**Your assignment**.
Reproduce every entry that follows word for word, but omit the images.

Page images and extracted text
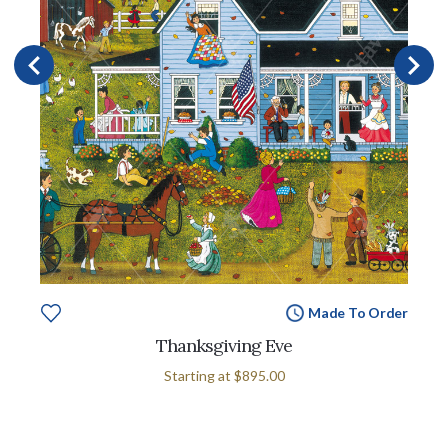
Made To Order
Thanksgiving Eve
Starting at
$895.00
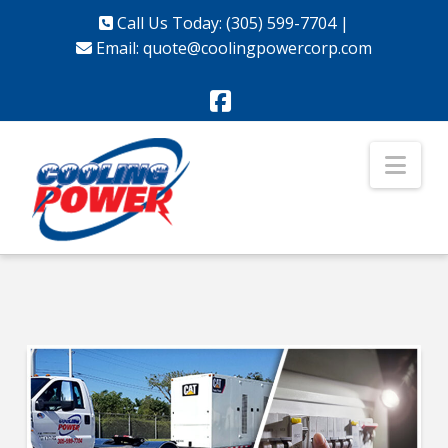
Call Us Today: (305) 599-7704
|
Email:
quote@coolingpowercorp.com
Facebook
Nav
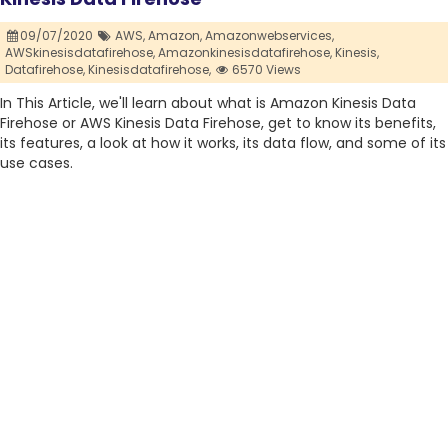
09/07/2020
AWS,
Amazon,
Amazonwebservices,
AWSkinesisdatafirehose,
Amazonkinesisdatafirehose,
Kinesis,
Datafirehose,
Kinesisdatafirehose,
6570 Views
In This Article, we'll learn about what is Amazon Kinesis Data
Firehose or AWS Kinesis Data Firehose, get to know its benefits,
its features, a look at how it works, its data flow, and some of its
use cases.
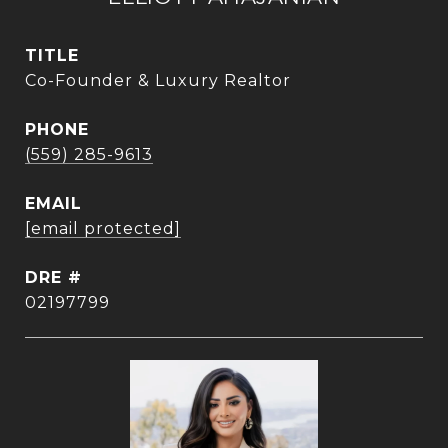
TITLE
Co-Founder & Luxury Realtor
PHONE
(559) 285-9613
EMAIL
[email protected]
DRE #
02197799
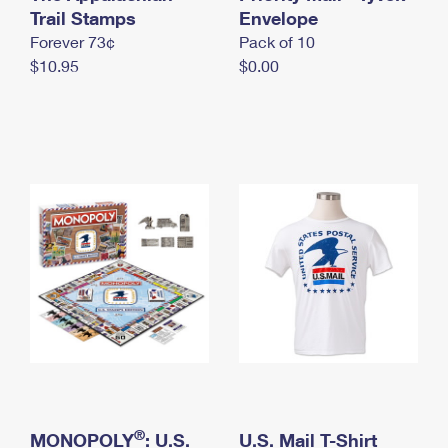
International Business Shipping
Trail Stamps
First-Class Mail International
Envelope
Money Orders
Forever 73¢
Pack of 10
Managing Business Mail
Filing an International Claim
Filing a Claim
$10.95
$0.00
USPS & Web Tools APIs
Requesting an International Refund
Requesting a Refund
Prices
®
MONOPOLY
: U.S.
U.S. Mail T-Shirt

**Response to the task**.
Made To Order
Thanksgiving Eve
Starting at
$895.00
Call Us Today: (305) 599-7704
|
Email:
quote@coolingpowercorp.com
Facebook
Nav
09/07/2020
AWS,
Amazon,
Amazonwebservices,
AWSkinesisdatafirehose,
Amazonkinesisdatafirehose,
Kinesis,
Datafirehose,
Kinesisdatafirehose,
6570 Views
In This Article, we'll learn about what is Amazon Kinesis Data
Firehose or AWS Kinesis Data Firehose, get to know its benefits,
its features, a look at how it works, its data flow, and some of its
use cases.
TITLE
Co-Founder & Luxury Realtor
PHONE
(559) 285-9613
EMAIL
[email protected]
DRE #
02197799
International Business Shipping
Trail Stamps
First-Class Mail International
Envelope
Money Orders
Forever 73¢
Pack of 10
Managing Business Mail
Filing an International Claim
Filing a Claim
$10.95
$0.00
USPS & Web Tools APIs
Requesting an International Refund
Requesting a Refund
Prices
®
MONOPOLY
: U.S.
U.S. Mail T-Shirt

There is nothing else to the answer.